Si no era fácil distinguir el día de la noche en las horas imprecisas del amanecer y del crepúsculo, dónde acaba el uno y empieza la otra o viceversa, cuando no se puede determinar con exactitud si ya ha amanecido o anochecido, porque es imposible establecer el límite que separa tajantemente la luz de la oscuridad, la dicotomía de lo blanco de lo negro -siempre hay grises o tonos intermedios- en el ámbito físico, lo que llevado al terreno moral, por cierto, haría también difícil diferenciar lo bueno de lo malo.
Un científico de la NASA, un tal Douglas Rowland, especialista en heliofísica, ha hecho una afirmación provocadora: ninguna misión espacial ha logrado superar por completo la atmósfera de la Tierra, es decir, que el hombre haya salido totalmente de la atmósfera terrestre, dando pábulo así a los negacionistas de la conquista del espacio, entre los que me temo que me encuentro, como ya se daba a entender en El hombre y la Luna.
Ningún astronauta o marinero del espacio estelar habría salido nunca de la atmósfera terrestre.

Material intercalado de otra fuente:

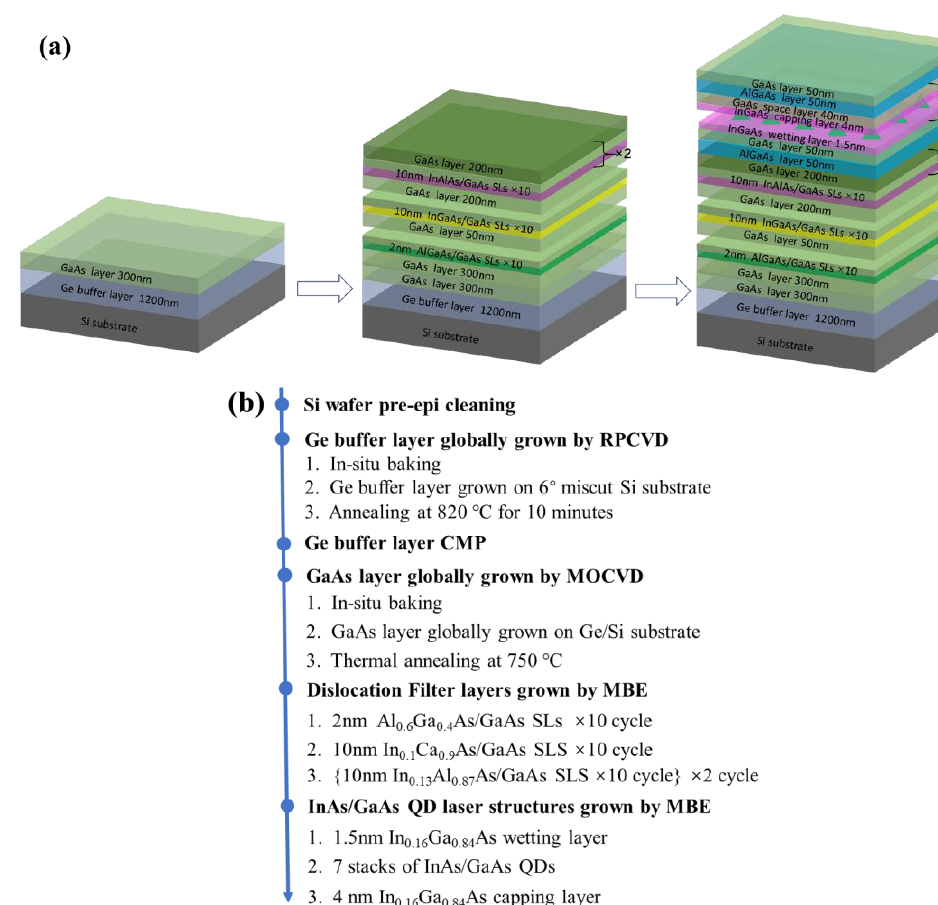
Figure 1. ( a ) Schematic diagram of InAs/GaAs QD grown on Ge-buffered Si substrate with multi-SLSs dislocation filter layers; ( b ) Flow process of InAs/GaAs QD.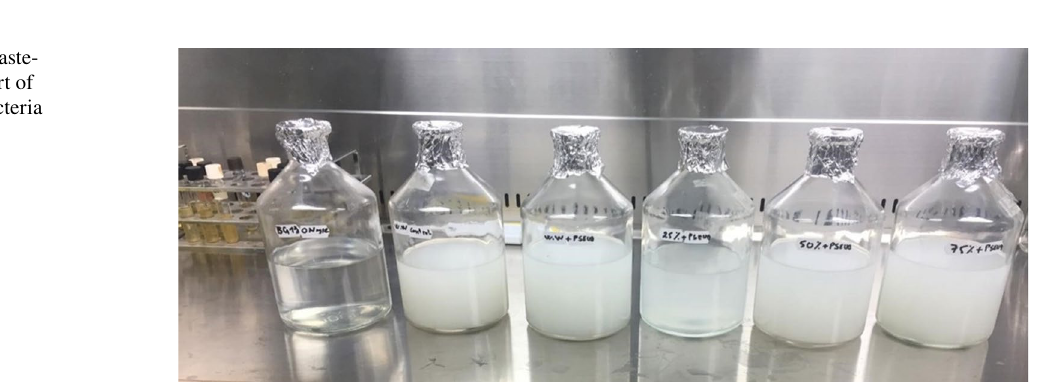
Fig. 2 Appearance of waste- water samples at the start of treatment with cyanobacteria Pseudanabaena galeata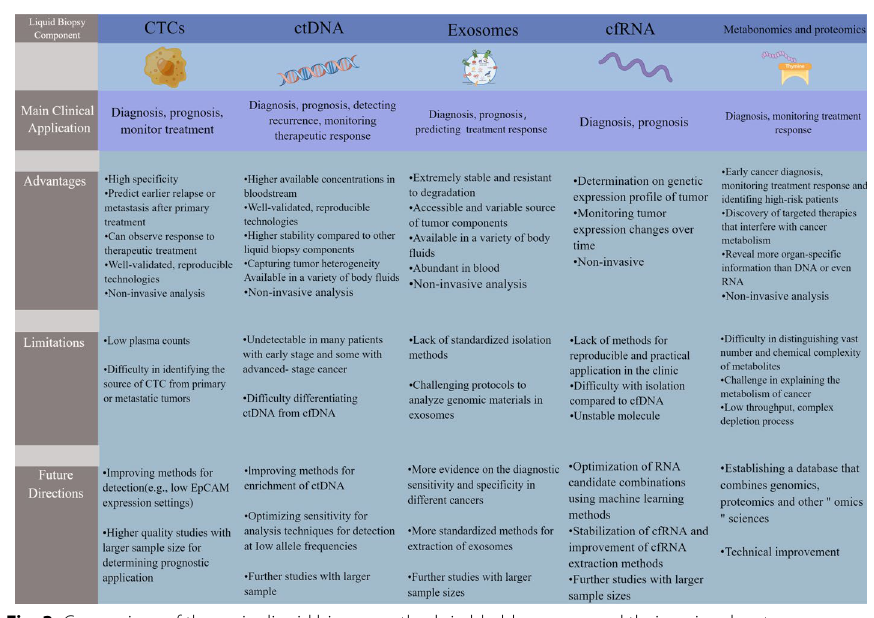
Fig. 3 Comparison of the major liquid biopsy methods in bladder cancer and their main advantages, limitations, clinical applications, and future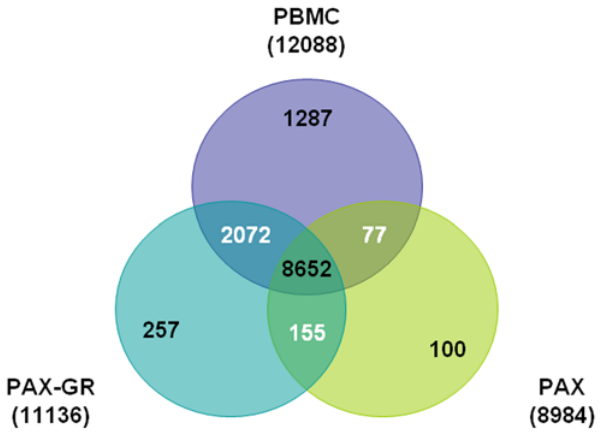
Figure 3. Detection of expressed transcripts in PBMC, PAX and PAX-GR in control (Grey bars) and SCD (Black bars) as determined by the present calls for the samples (n=5) analyzed by microarrays. Values are given as mean 6 SD for the number of present transcripts in each of the groups in each sample type.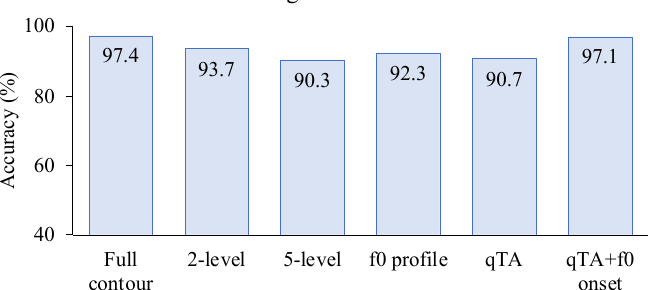
Figure 5. Summary of tone recognition rates based on SVM model for full f 0 contour (Experiment 1), two-level feature (Experiment 2), five-level feature (Experiment 3), f 0 profile (Experiment 4) and qTA and qTA + f 0 onset (Experiments 5). SVM: Support Vector Machine.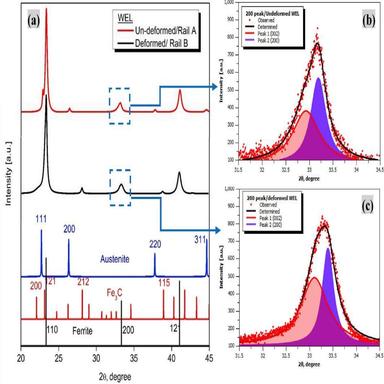
XRD patterns obtained from the two WELs types; rail sample A and B in (a); and 200 reflection profiles obtained from the two WEL types, from sample A in (b) and sample B in (c).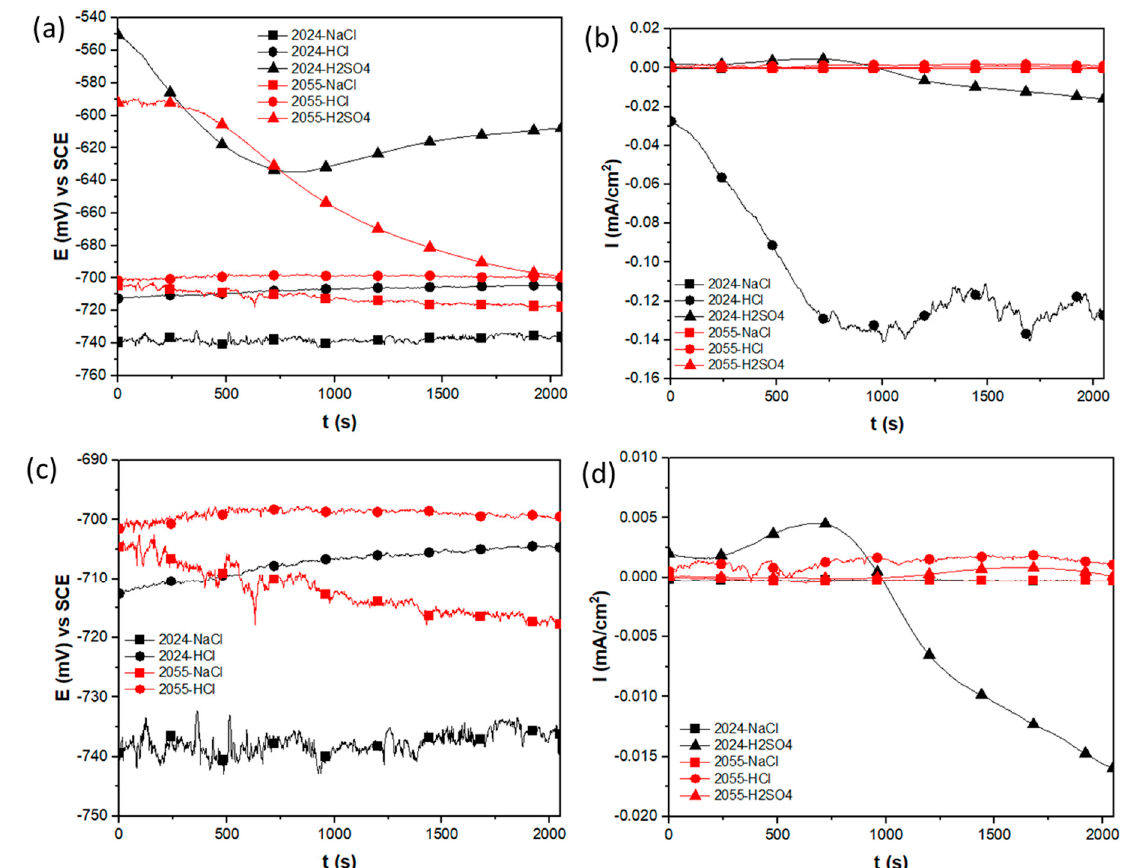
Figure 7. Electrochemical potential noise ( a ) and electrochemical current noise ( b ) noise-time series for AA2024 and 2055 alloys in T6 heat treatment condition, exposed in 3.5 wt. % NaCl, 1 wt. % HCl, and 1 wt. % H 2 SO 4 solutions. ( c ) Windowing of electrochemical potential noise (EPN) from − 690 to − 750 mV ( d ); windowing of electrochemical current noise (ECN) from 0.010 to − 0.020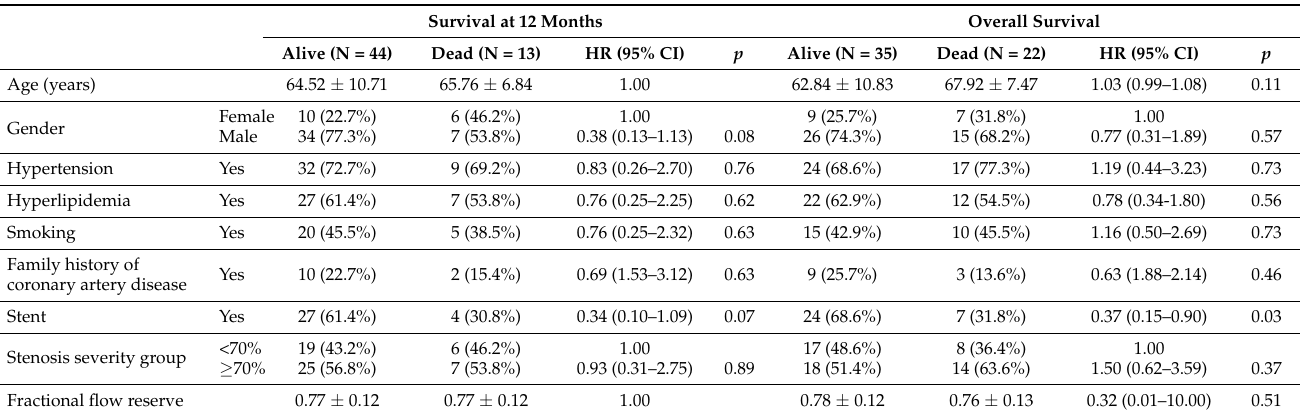
Table 2. Patient characteristics by survival status, univariate Cox regression (censored at last follow-up).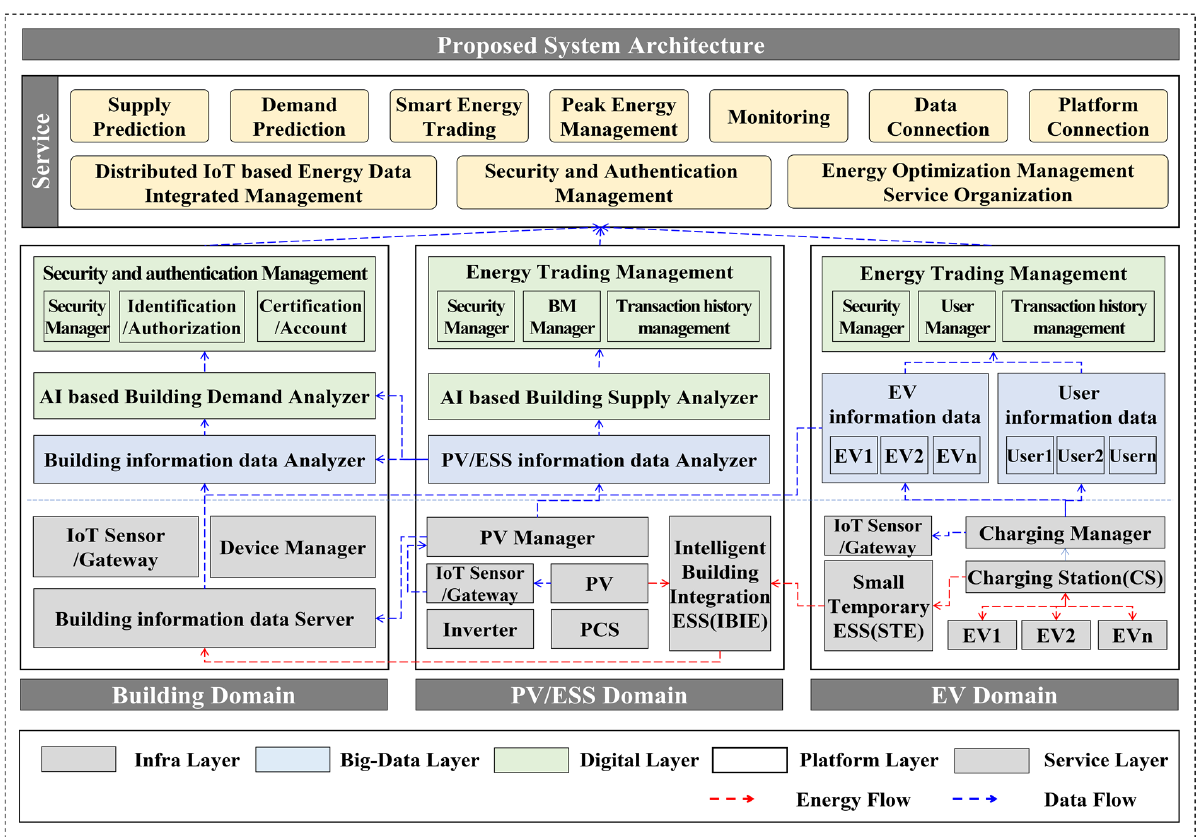
Figure 4. Proposed System Architecture.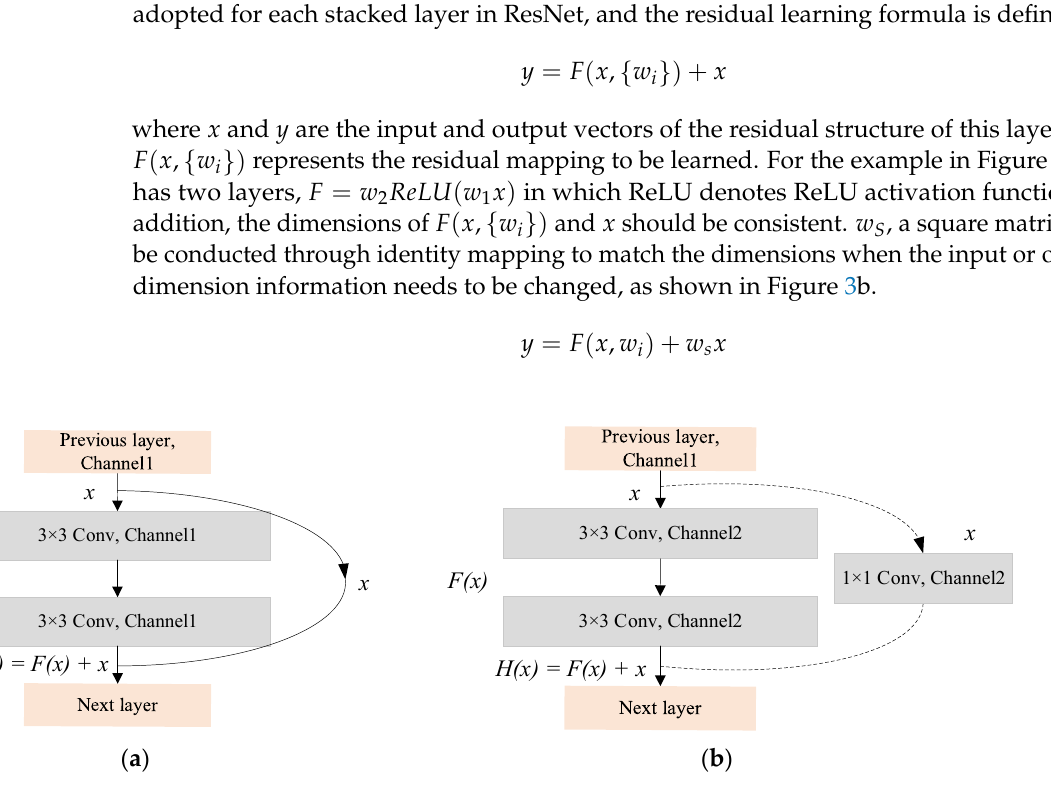
Figure 3. Residual structure. ( a ) Residual-A structure. ( b ) Residual-B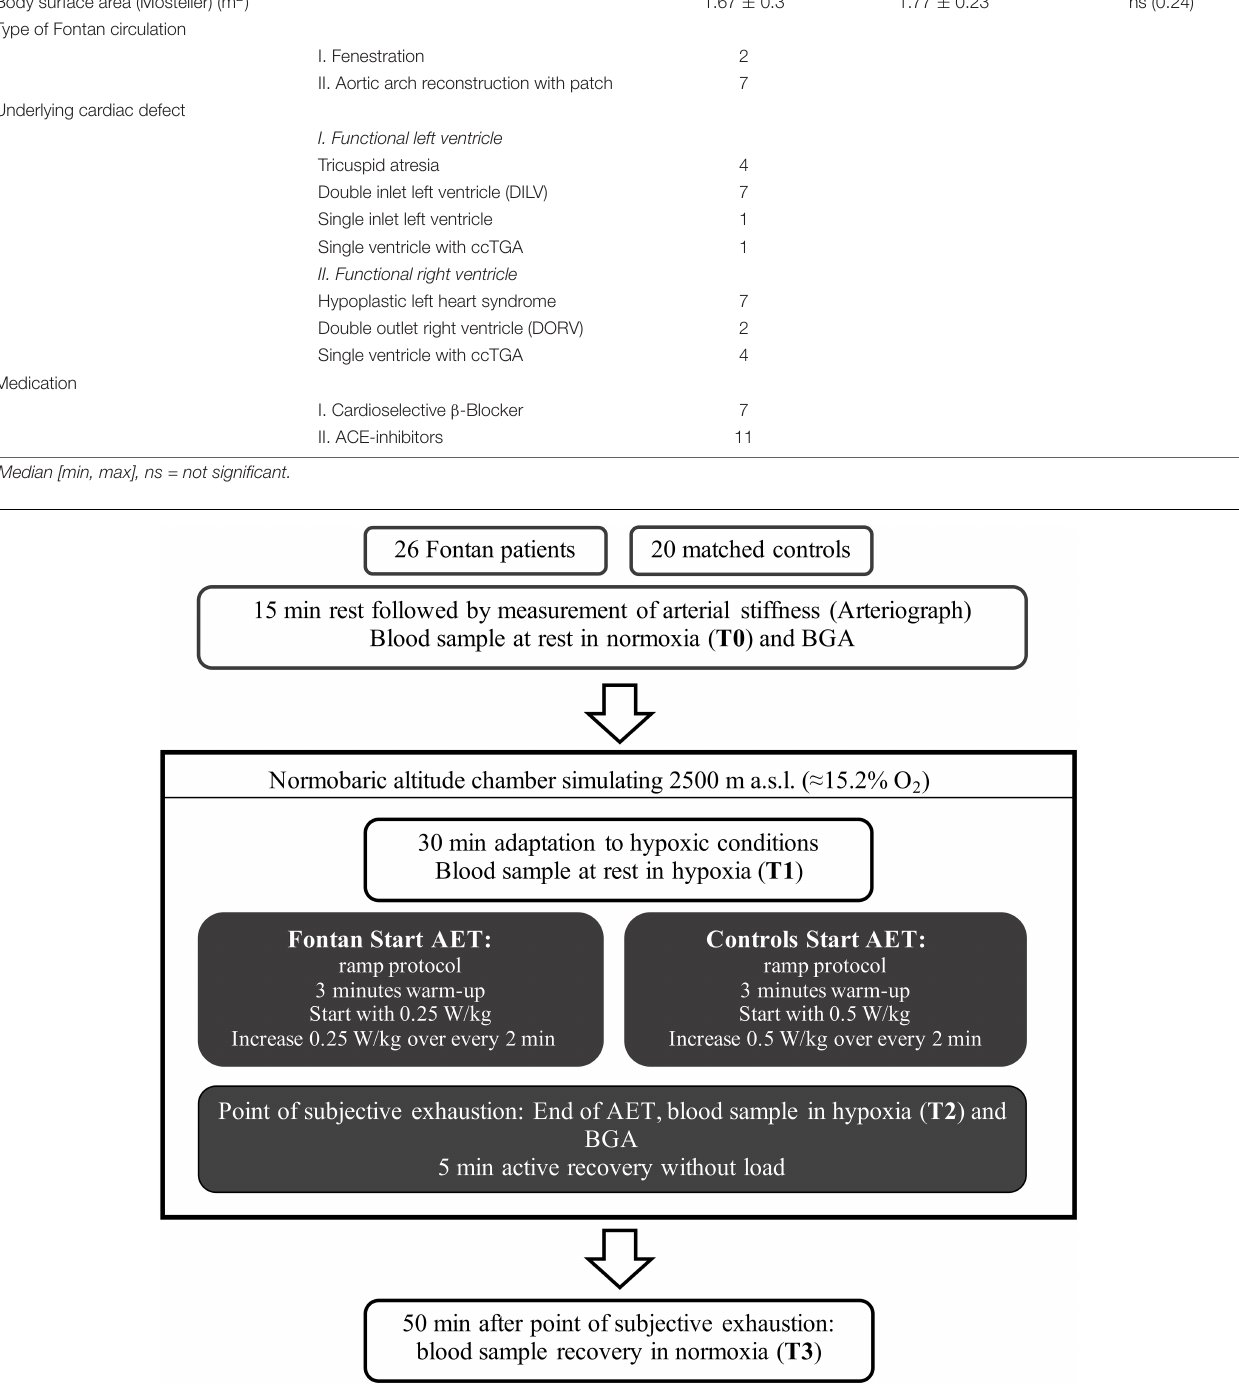
Frontiers in Physiology |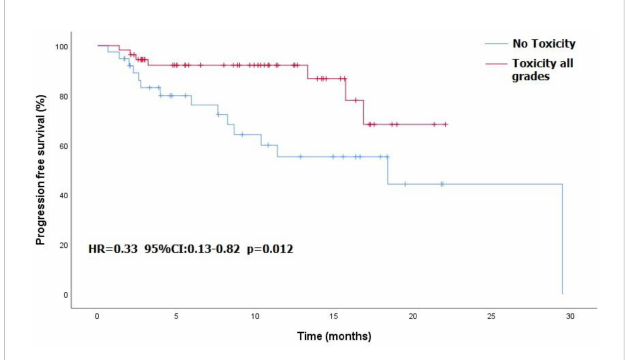
FIGURE 1 Progression-free survival in patients with and without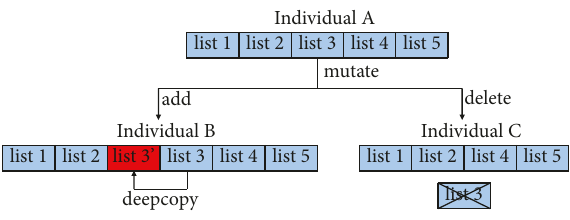
Figure 10: Schematic diagram of layer mutation of ECNN.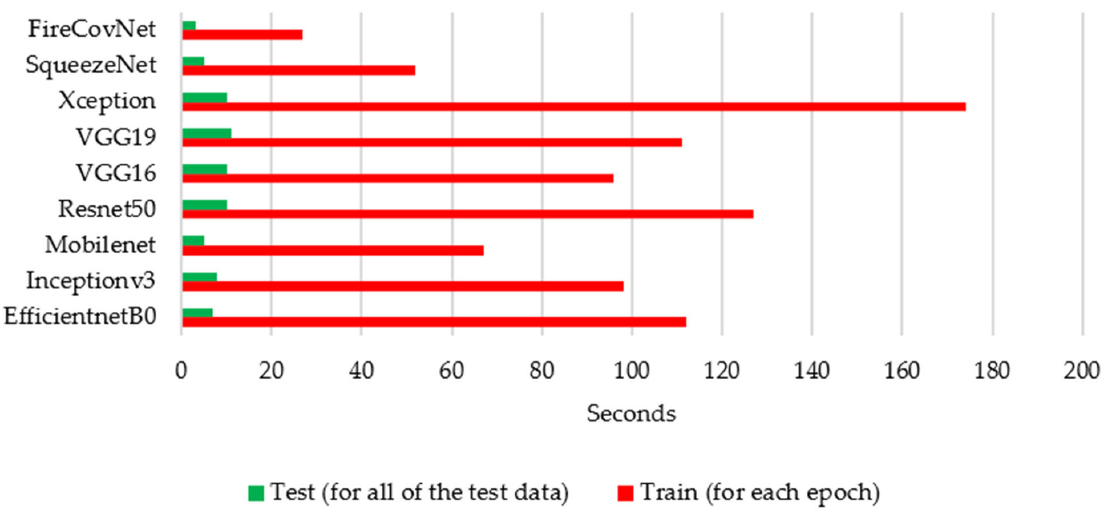
Figure 9. Running time for FirecovNet comparison with eight networks for 5-class classification in 50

La clave de la sentencia de Rowland reside en la definición conceptual de 'atmósfera', que no termina encima de nuestras cabezas, sino que se extiende mucho más allá, aunque se vuelve mucho más tenue según nos alejamos del planeta y de su fuerza de gravedad, por lo que no termina en un punto concreto que se pueda precisar, sino que se disipa progresivamente, siendo muy difícil, prácticamente imposible, deslindar dónde deja de haberla.
Para anular esta paradoja se ha establecido un límite, la denominada línea de Kármán, situada a unos 100 quilómetros sobre la superficie, como límite simbólico del espacio exterior, pero no existe una línea clara y definitoria entre el final de la atmósfera terrestre y el comienzo del espacio exterior, entre el dentro y el fuera.
Hay un estudio científico, publicado en 2019, con datos del observatorio SOHO, desarrollado por la NASA y la Agencia Espacial Europea que describe una nube de hidrógeno, conocida como geocorona, que rodea y envuelve a la Tierra hasta una distancia cercana a los 630.000 quilómetros, lo que incluye -¿quién iba a decírnoslo?- la órbita de la Luna en la atmósfera terrestre, por lo que el alunizaje del Apolo 11 se desarrolló, de algún modo, dentro de los confines, aunque muy diluidos, de la atmósfera terrestre, es decir, no fue tal alunizaje, sino aterrizaje de algún modo.
Según las mediciones realizadas, a unos 60.000 quilómetros de altitud, que se dice muy pronto, se detectan alrededor de 70 átomos de hidrógeno por centímetro cúbico, cifra que en el caso de la órbita lunar desciende a tan solo 0,2 átomos por centímetro cúbico, pero su presencia, aunque mínima, sigue siendo, como se ve, cuantificable.
El propio Rowland subrayó que, más allá de la atmósfera terrestre, los cuerpos del sistema solar también se encuentran inmersos en la atmósfera del Sol. “Pasa algo curioso: vas de la atmósfera de la Tierra a la del Sol, y no es hasta llegar a la heliopausa cuando puedes hablar de estar fuera de ambas”. La heliopausa o frontera entre la heliosfera (la burbuja de viento solar que envuelve a nuestro sistema solar) y el medio interestelar, o sea el punto preciso donde la influencia del viento solar se desvanece y comienza a prevalecer el medio interestelar, aunque esto no lo diga Rowland, probablemente también sea muy difícil de deslindar.